MADRID.- Families sharing afternoon chocolate, villagers dancing during a patron saint’s festival, pilgrims resting beside a fountain and rural laborers carrying out difficult work with quiet dignity come together in a new exhibition at the Museo del Prado.

The museum has reunited for the first time the complete series of eight genre paintings created by Valeriano Domínguez Bécquer between 1866 and 1867. Commissioned for Madrid’s former Museo de la Trinidad, the paintings were dispersed among different institutions beginning in 1877 and have not been shown together as a complete group until now.

Presented in the Prado’s Gallery 60 under the title “Valeriano D. Bécquer (1834–1870): Genre Paintings,” the exhibition offers an unusually direct view of everyday life in 19th-century Spain.

Although Valeriano is sometimes overshadowed by his younger brother, the celebrated Romantic poet Gustavo Adolfo Bécquer, his paintings reveal an artist with a sharp eye for clothing, gesture, work, ritual and community.

Rather than idealizing rural Spain, Bécquer approached the people he encountered with unusual objectivity. His woodcutters, spinners, villagers and pilgrims are not treated as picturesque accessories. They occupy the center of the image and are presented with individuality and dignity.


Description of image


The project began when Bécquer received a royal pension in 1865 to document regional customs for the Museo de la Trinidad. Over the following two years, he traveled through areas of Aragón, Soria and Ávila, producing three groups of paintings alongside numerous drawings.

His first delivery, made from Vera del Moncayo in Aragón, included two richly observed scenes. One shows the interior of a village home as women and family members gather to drink chocolate in the afternoon. The other captures the eve of a patron saint’s celebration, bringing together local officials, dancers, costumes and traditional festivities.

Bécquer paid particular attention to regional dress. The bright fabrics and carefully differentiated clothing in these paintings provide a visual record of communities undergoing profound social and economic change.

The three paintings inspired by Soria are considered among the strongest works in the series. During his travels around Villaciervos and Burgo de Osma, Bécquer painted a woodcutter, a spinner and a crowded village dance.

The labor scenes acknowledge the physical hardship of rural work without diminishing their subjects. The woodcutter and spinner appear as distinct individuals rather than generalized “types,” while the dance offered the artist an opportunity to fill the canvas with movement, conversation and closely observed human detail.

These journeys were also personally significant. Valeriano traveled through parts of Soria associated with his brother Gustavo Adolfo, whose poetry and prose would become inseparable from the landscape and folklore of the region.

For the final group, painted in Ávila in 1867, Bécquer turned his attention to the pilgrimage to the hermitage of Our Lady of Sonsoles in the Amblés Valley.

One painting shows pilgrims resting beside the hermitage fountain. The other two focus on individual figures: a young countrywoman carrying a basket of offerings and a man dressed in ceremonial clothing associated with the armed guards or halberdiers who appeared in Castilian religious festivals.
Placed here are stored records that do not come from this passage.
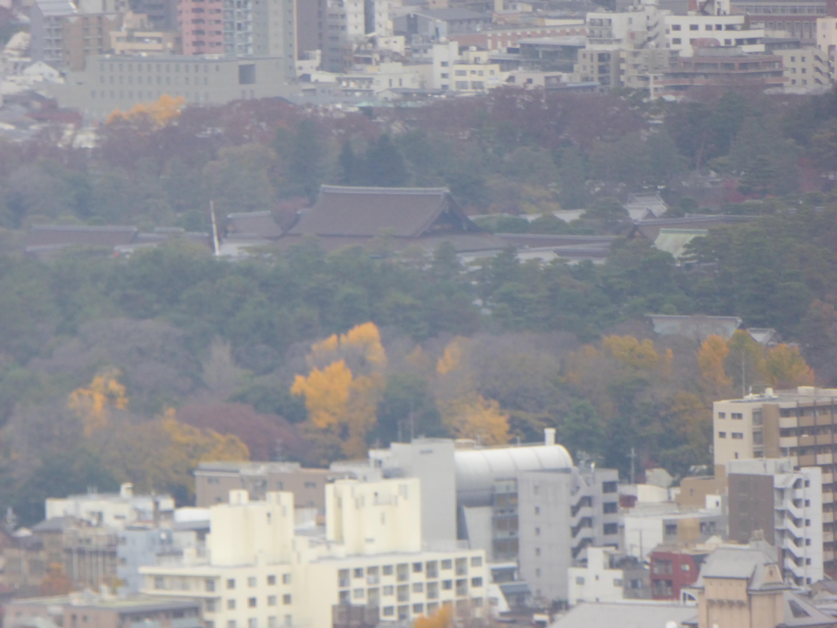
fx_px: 19344
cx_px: 418
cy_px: 314
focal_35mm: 800
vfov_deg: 1.9
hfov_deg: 2.5
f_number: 6.4
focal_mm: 129
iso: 400
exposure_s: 1/80
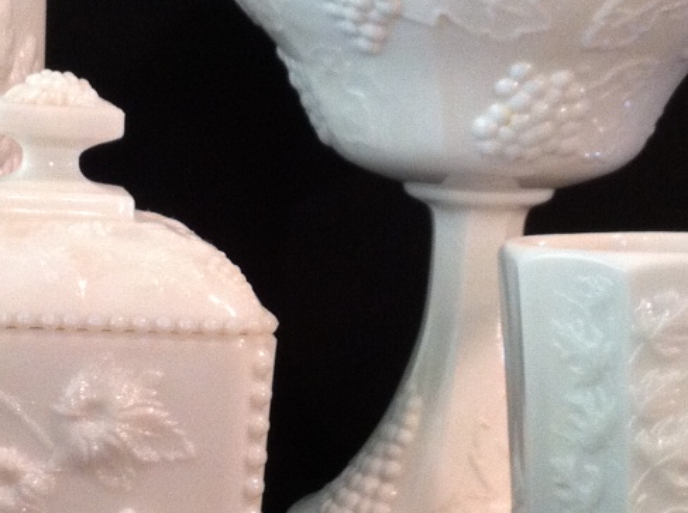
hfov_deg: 21.1
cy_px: 262
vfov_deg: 15.8
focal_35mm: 93
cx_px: 348
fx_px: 1845
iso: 250
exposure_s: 1/15
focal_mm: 3.85
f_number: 2.8
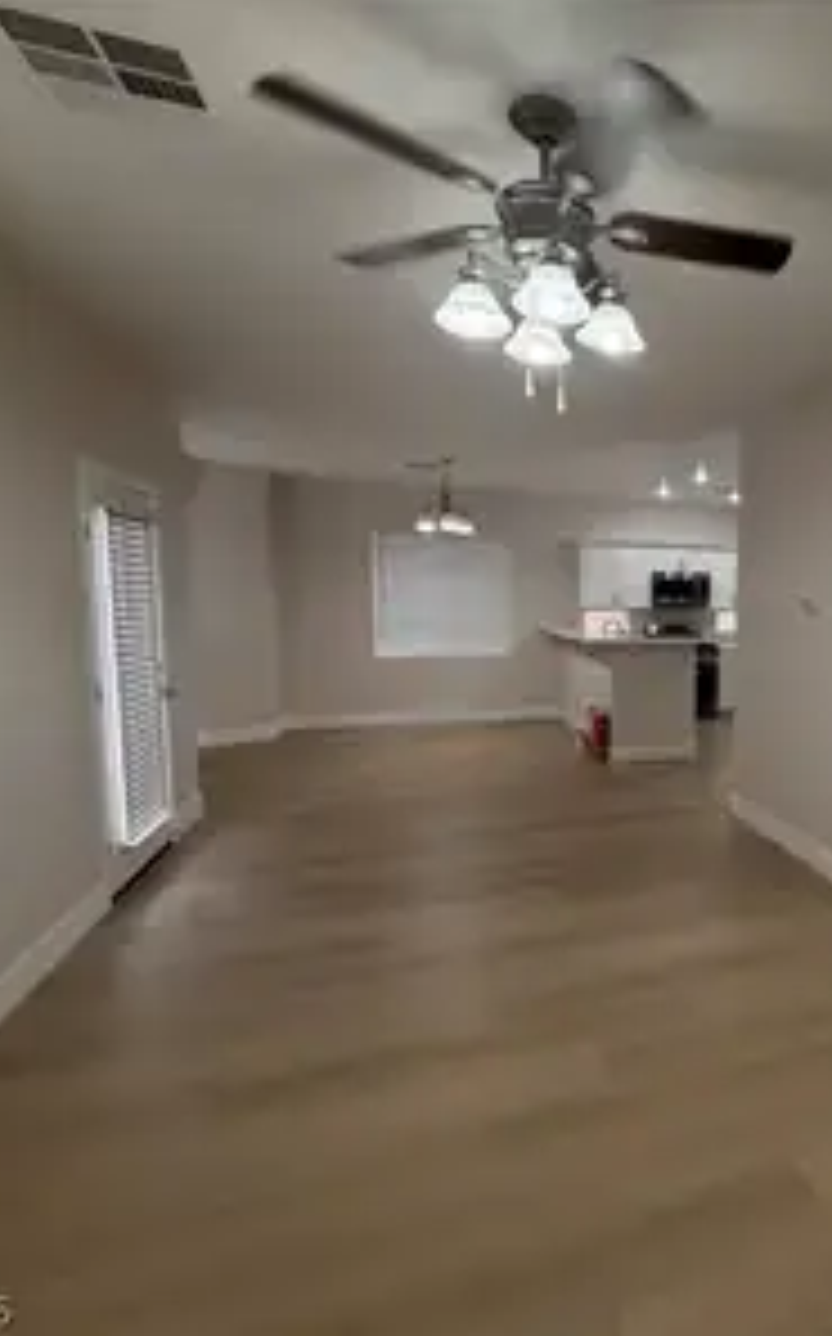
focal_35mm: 20
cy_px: 666
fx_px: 727
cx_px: 720
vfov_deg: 85.1
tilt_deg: -6.3
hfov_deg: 53.5
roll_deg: -0.9
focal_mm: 2.22
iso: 200
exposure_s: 1/120
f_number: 2.2
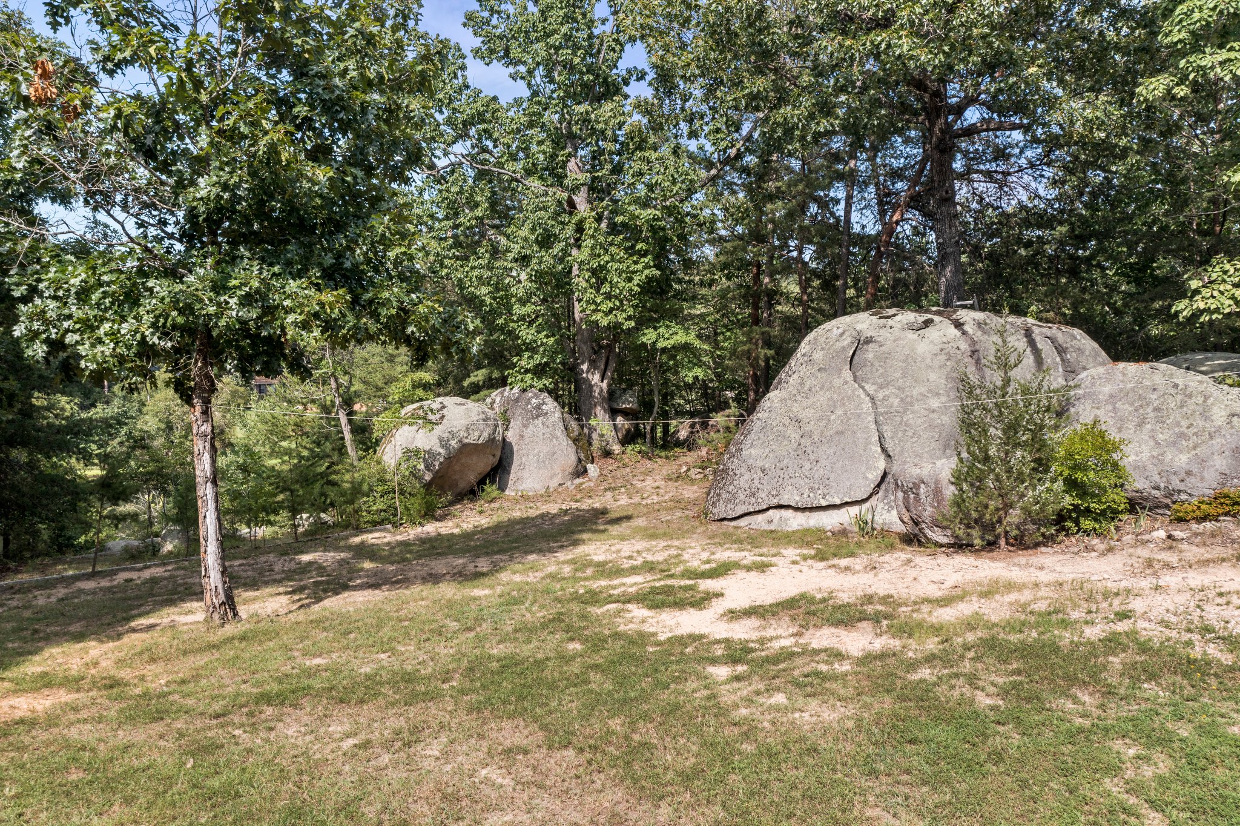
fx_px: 964
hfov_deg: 65.5
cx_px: 620
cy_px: 413
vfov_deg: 46.4
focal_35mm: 28
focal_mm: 10.26
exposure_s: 1/400
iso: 100
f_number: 5.6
The Prado describes the series as one of the finest surviving examples of Spanish genre painting from the 19th century. Its importance lies not only in its artistic quality, but also in Bécquer’s refusal to turn rural life into sentimental theater.

An unusually rich documentary record has also survived. The painter’s own written descriptions of the works remain intact, and extracts are included in the exhibition, allowing visitors to compare the artist’s words with his visual observations.

The presentation expands beyond the eight paintings to include letters, an etching, period photographs of now-lost drawings and an illustrated magazine page. These materials reveal how Bécquer’s images circulated in the decades after their creation.

In some cases, his drawings became better known than his paintings because they were reproduced as engravings in popular illustrated journals. Copies and printed versions also demonstrate the influence his realistic approach had on younger artists.

The exhibition forms part of the Prado’s newly named Open Storage program in Gallery 60. Since 2009, the room has functioned as an evolving space for works from the museum’s 19th-century holdings, presenting focused exhibitions, technical studies, donations and lesser-known chapters of Spanish art.

By bringing the eight paintings back together, the Prado restores the unity of a project conceived more than 160 years ago. The result is both an artistic reunion and a social portrait: a record of celebrations, labor, devotion and domestic life made at a moment when modern Spain was beginning to take shape.